Coming up with an IPC locking mechanism that is robust and works between more than one computer is a hard problem. Our needs for locking at work have been pretty light up until recently. We’ve relied on our ORM grabbing object IDs from sequence in the database for the most part to avoid needing to worry about locking, or at least push it down to being the database’s problem. Still, some code sections need locks around them.
The first implementation of a multi-machine locking mechanism involved a simple database table with a unique constraint to store the resource ID that you’re locking. It works pretty well, you just have to remember to do all your lock-related transactions on a separate database handle so it can be committed independently of other transactions you may have going on, and it doesn’t support shared locks unless you look into stored procedures or some other nonsense. Our database is also very busy, and one slow or hung process can block access to that lock table for everyone else. Pretty soon, the database is being hammered by queries on that one table.
The next pass was to use the existence of a directory on a shared NFS filesystem to represent the lock; mkdir(2) is atomic, even across NFS. Then we started dropping a file in the directory with information about who created it to support cleaning up the lock being held by a hung or crashed program.
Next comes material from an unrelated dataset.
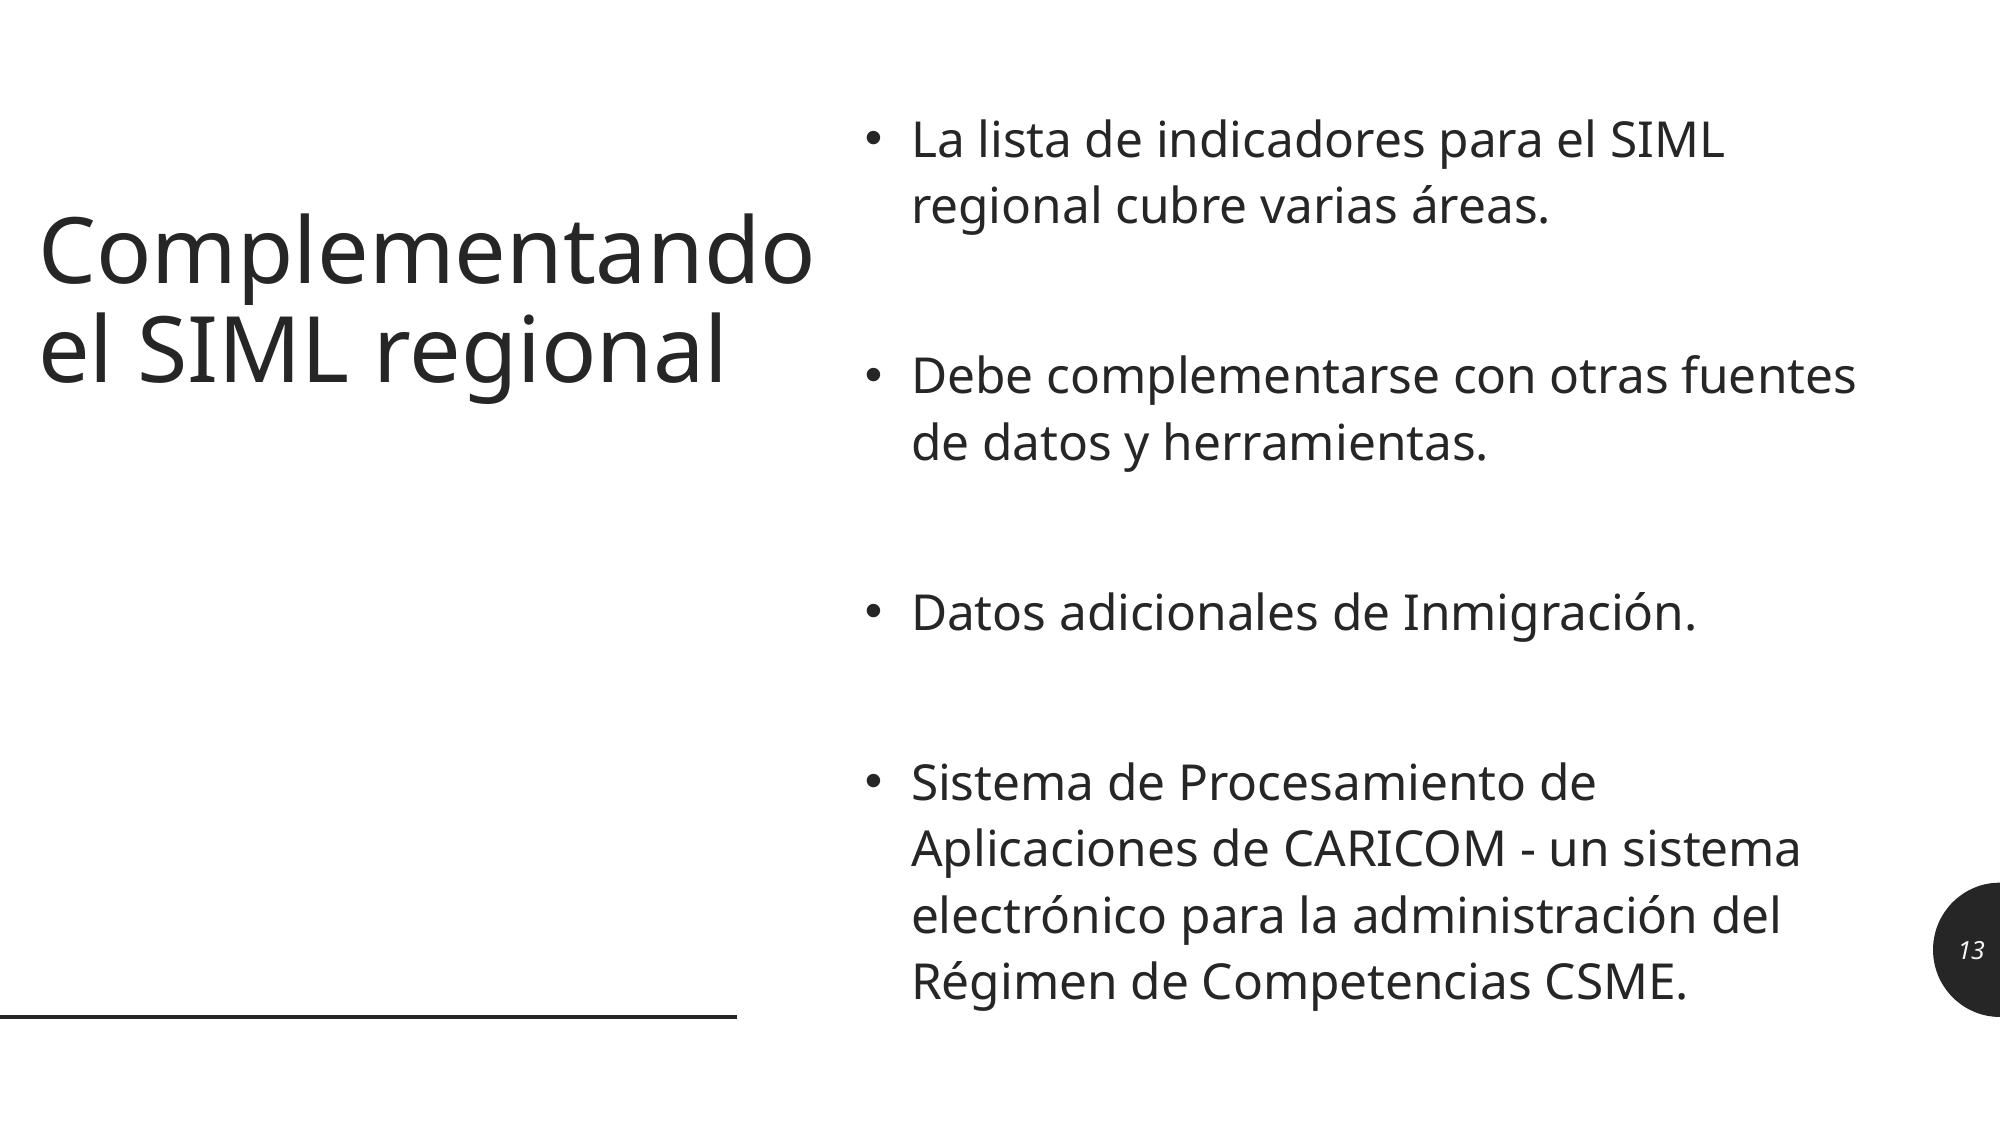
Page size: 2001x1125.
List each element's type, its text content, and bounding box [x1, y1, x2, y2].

slide_number 13 [1933, 919, 2000, 980]
list La lista de indicadores para el SIML regional cubre varias áreas. Debe complementarse con otras fuentes de datos y herramientas. Datos adicionales de Inmigración. Sistema de Procesamiento de Aplicaciones de CARICOM - un sistema electrónico para la administración del Régimen de Competencias CSME. [849, 93, 1875, 1022]
title Complementando el SIML regional [23, 196, 849, 905]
That introduced a bug because of the interaction with the NFS servers. Say process A has the lock. Process B wants to check on the staleness of the lock, and so opens the info file and starts to read it. Process A now wants to give up the lock, and so deletes its info file and tries to remove its lock directory, which actually fails. For our NFS systems, if process B has the file open and process A unlinks the file, the NFS server creates a file called something like .nfslock1234blah in the same directory to keep track of it. Since the directory is not empty, process A can’t remove the lock directory and the lock is now hung. We’ve tried different wait times, dancing directory names before deleting them, nothing could reliably get rid of the issues.
Oh yeah, this mechanism doesn’t support shared locks, either.
Our requirements have changed, and now we need shared locks. We’d also like to continue to use the NFS filesystem to communicate about the locks, because it’s well maintained by our sysadmins, available on all the machines in the cluster, and its behavior is well known. Another possibility was to create a locking daemon running somewhere on the cluster, but then the sysadmins would have to support it and make sure it was always running and saving state reliably during downtime.
The first thing we can do is to make the locking mechanism to a two-step process. A locker first declares its intention to lock by dropping a uniquely named subdirectory in the lock directory as a reservation. To actually acquire the lock, it must create a symlink with a well-known name in the lock directory pointing to its reservation; symlink(2) should also be atomic. We’ll compose these reservation names by using the hostname, processID and the current time. To get the lock, the process tries to symlink() to their private reservation directory. To release the lock, they first remove the symlink (someone else can now claim it) and then remove the reservation directory.
First lock directory scheme
We can also easily add in shared locks by having a common directory where all the shared lockers drop in a uniquely named file or subdirectory. Locking is slightly different in that you get the lock if the symlink() succeeds, or if the symlink already exists and it points to the shared directory. Unlocking a shared lock requires that you first try to remove the shared directory, and only remove the symlink if the rmdir() succeeded. This way, if other shared locks have files in the shared directory, the rmdir will fail, but that process can still give up it’s hold on the lock while keeping the shared lock alive.
There’s still a race condition there…Process Y has the only shared lock and wants to give it up. It rmdir()s the shared directory, which succeeds. Meanwhile, process Z wants the shared lock. It mkdir()s the shared directory, sees that the symlink points to the shared directory, and assumes it has the lock. Now, process Y continues by removing the symlink. Process Z now thinks it has the lock, through someone else can also claim it.
To fix that, shared lockers creating a new shared directory use a name that matches a pattern so others can find it, but is still unique when it gets created. The next process that wants the shared lock will first look to see if any shared directory exists and drops a file in there. In the race condition above, Z will create a new directory but readlink() will point to some other directory name, and so it knows it does not yet have the lock.
Final lock directory scheme
Here, PID 554 on host 2 is in the process of giving up the lock. The reservation file and directory have been removed, but the lock symlink still points to the deleted shared-lock directory. Meanwhile, two other processes are requesting a shared lock and three others are waiting on an exclusive lock.
Probably the most important thing to remember about avoiding race conditions is don’t check for some condition and then alter the filesystem based on the return value. Instead, try and do the change and then check the return value and allowed failure modes. For example, don’t check for directory’s existence and then create it if it doesn’t exist. Another process can sneak in between the stat() and mkdir(). Instead, just do the mkdir() and know that it can fail with EEXIST if the directory was already there, and another error like EPERM would be a fatal exception.
This should cover all the bases. Be thorough about checking return codes from syscalls, add in some stale lock cleanup code, zillions of test cases and we should be good to go.